Il 7 gennaio, dal 1997, è la Giornata della Bandiera – Festa del Tricolore.
Si ricorda la deliberazione dell’Assemblea della Repubblica Cispadana, riunita a Reggio Emilia, il 7 gennaio 1797, che adottò la bandiera di tre colori, rosso, bianco, verde, come vessillo ufficiale di quella repubblica sorella della Prima Repubblica Francese, costituita in una parte dell’Emilia, dopo l’occupazione delle truppe francesi comandate da Napoleone Bonaparte, avvenuta nell’anno precedente, che portarono nell’Italia settentrionale gli ideali della Rivoluzione.
Il presentatore della mozione fu Marco Giuseppe Compagnoni, letterato e costituzionalista.
La bandiera, con varie versioni dei tre colori, diventò vessillo di libertà durante il Risorgimento; è noto il ritornello di una canzone popolare con queste parole: “… E la bandiera dei tre colori è sempre stata la più bella, noi vogliamo sempre quella, noi vogliamo la libertà”.
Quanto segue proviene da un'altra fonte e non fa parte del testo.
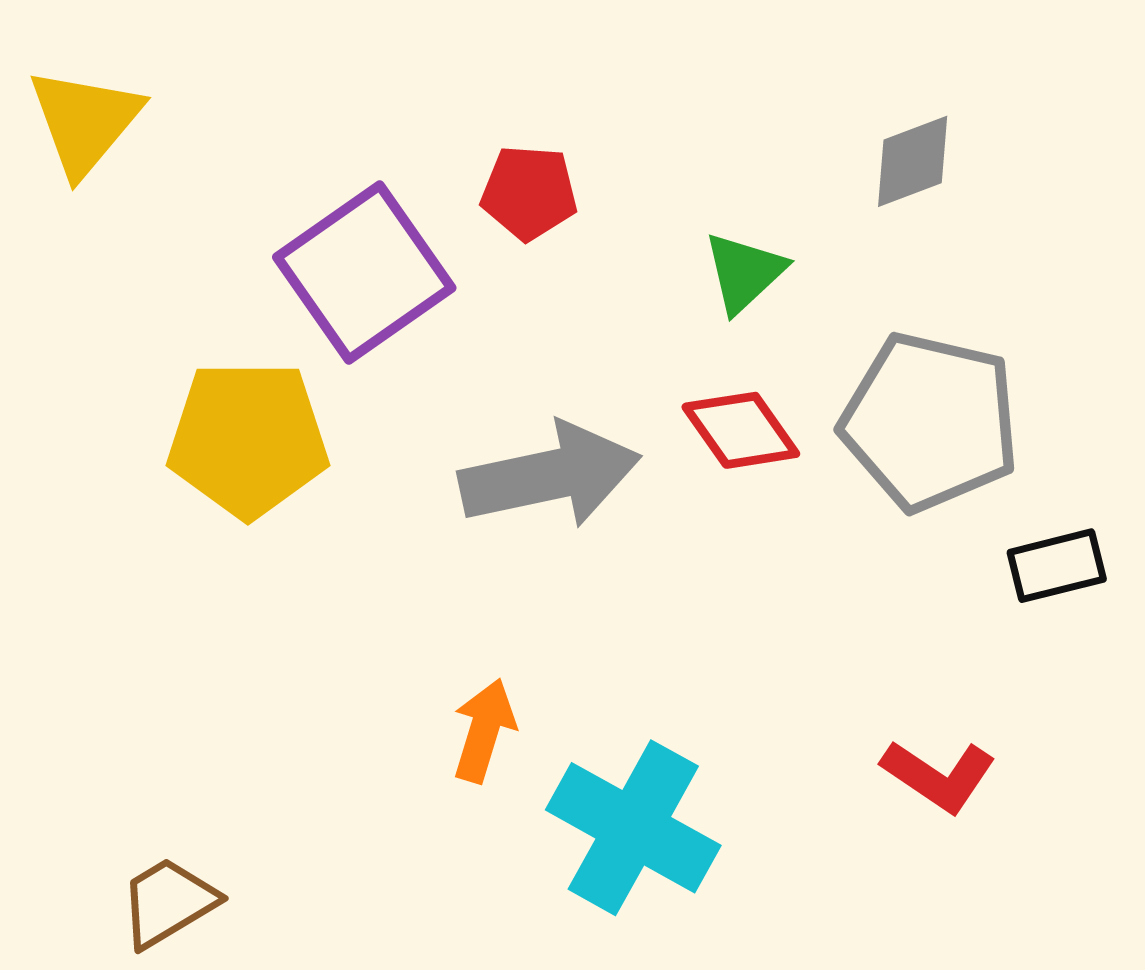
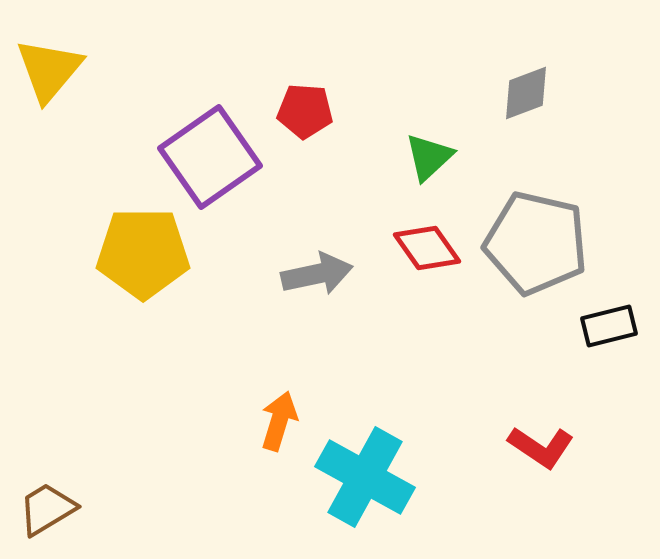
gray arrow: (550, 475) -> (317, 274), size x0.7
brown trapezoid: (168, 902) -> (47, 509), moved

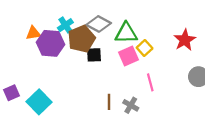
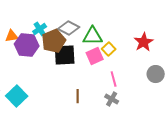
black square: (94, 55) -> (65, 55), size x1.6
gray cross: (131, 105) -> (112, 99), moved

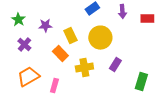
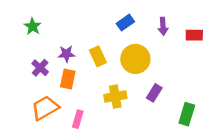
green star: (18, 20) -> (33, 26), moved
purple star: (45, 26) -> (66, 54), moved
orange rectangle: (60, 54) -> (68, 79), moved, turned 56

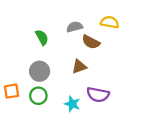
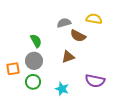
green semicircle: (42, 37) -> (36, 41), moved
orange square: (12, 91) -> (13, 69), moved
purple semicircle: (98, 95) -> (95, 81), moved

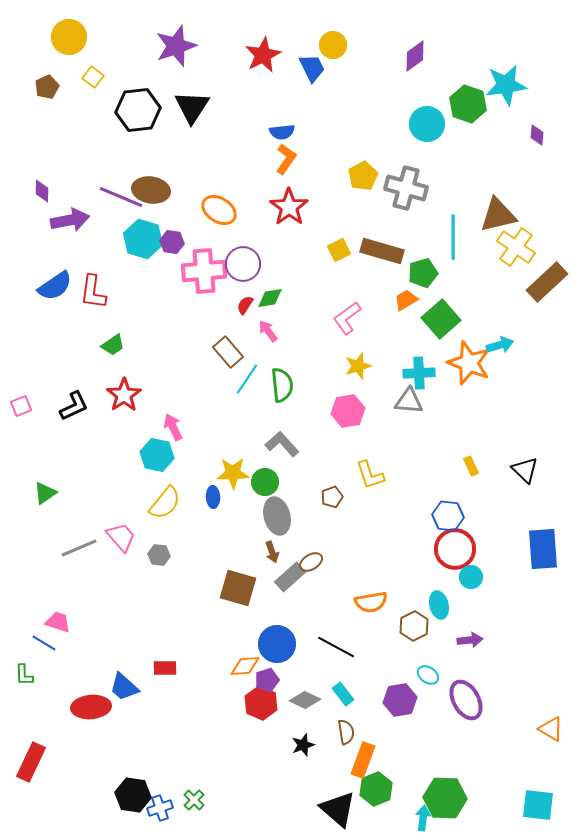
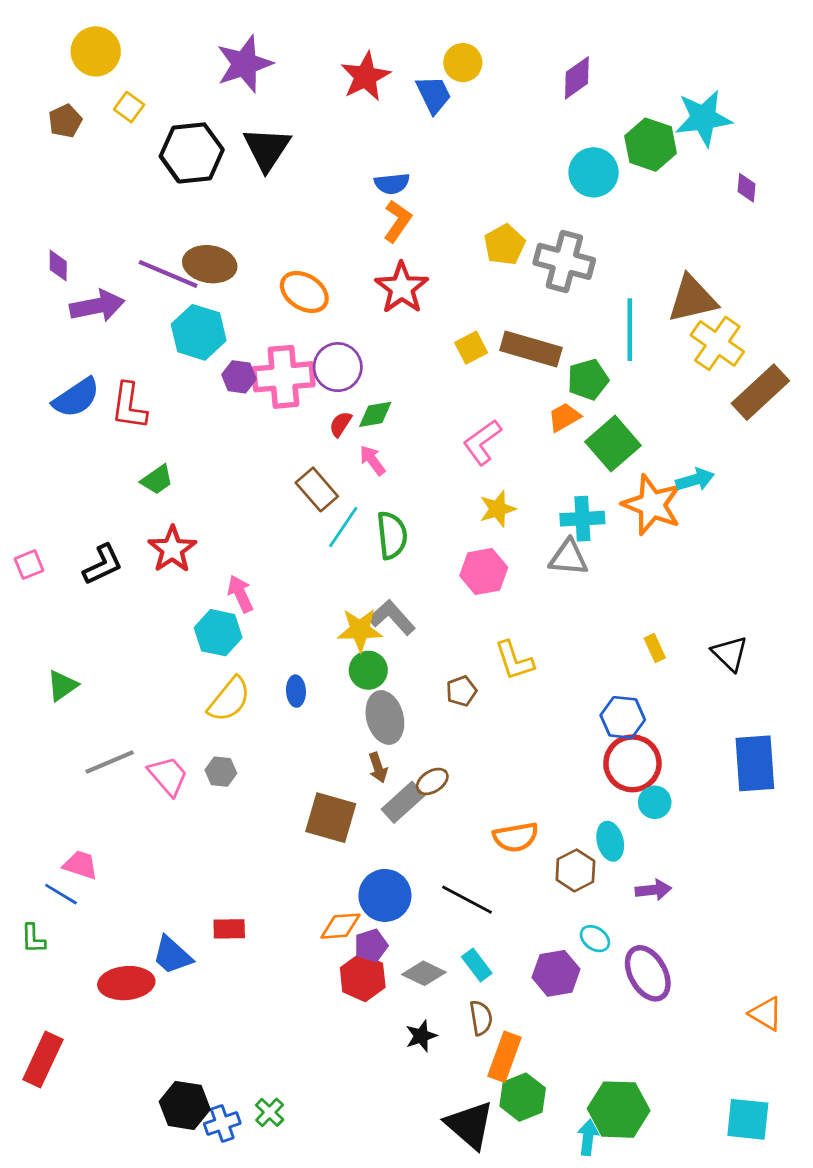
purple hexagon: (172, 242) -> (239, 377), moved
yellow star: (233, 473) -> (360, 630), moved
pink trapezoid: (121, 537) -> (168, 776), moved

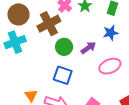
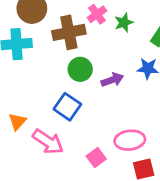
pink ellipse: (110, 66) -> (130, 140), moved

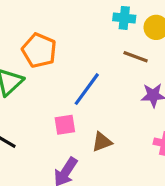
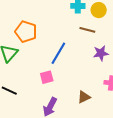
brown triangle: (102, 142) -> (84, 97), moved

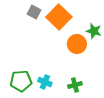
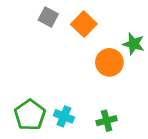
orange square: (59, 17) -> (84, 24), size x0.7
green pentagon: (21, 81) -> (30, 115), turned -30

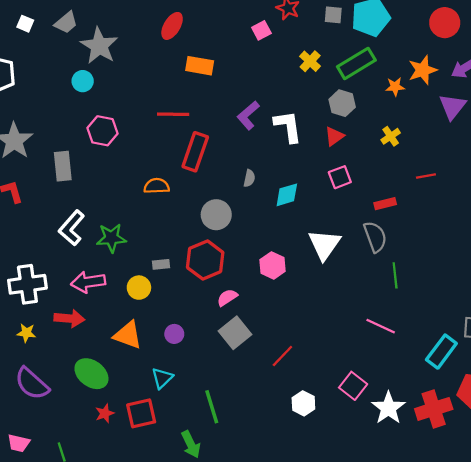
Carlo Alberto di Savoia, re sardo – piemontese, nel suo proclama ai Lombardi, del 1848, preliminare alla prima guerra d’indipendenza contro l’Austria asburgica, adottò la bandiera tricolore con tre bande verticali, verde, bianco rosso, con lo scudo sabaudo al centro.
Con la proclamazione del Regno d’Italia, il 17 marzo 1861, il tricolore, con lo scudo sabaudo, divenne la bandiera dello Stato unitario per consuetudine; infatti per trovare un atto normativo in materia bisogna attendere il 1925.
Nel 1946, con l’avvento della Repubblica, un decreto del Presidente del Consiglio stabilì che il tricolore senza, ovviamente, lo scudo di Casa Savoia, continuava ad essere il simbolo dello Stato italiano anche con la nuova forma di governo.
L’Assemblea costituente, l’anno successivo, deliberò che il tricolore italiano con tre bande verticali di uguali dimensioni è la bandiera della Repubblica italiana e pose tale norma nella Costituzione, nei Principi Fondamentali ,all’articolo 12.
La bandiera è l’unico simbolo della nostra comunità repubblicana ad essere disciplinato con una norma di rango costituzionale, quindi è patrimonio storico e simbolico di tutti e non di una parte; nello stesso tempo non ha senso
nessun pregiudizio ideologico perché nel “pulito” tricolore repubblicano è come se fossero impressi i dodici articoli dei Principi Fondamentali della Costituzione della Repubblica.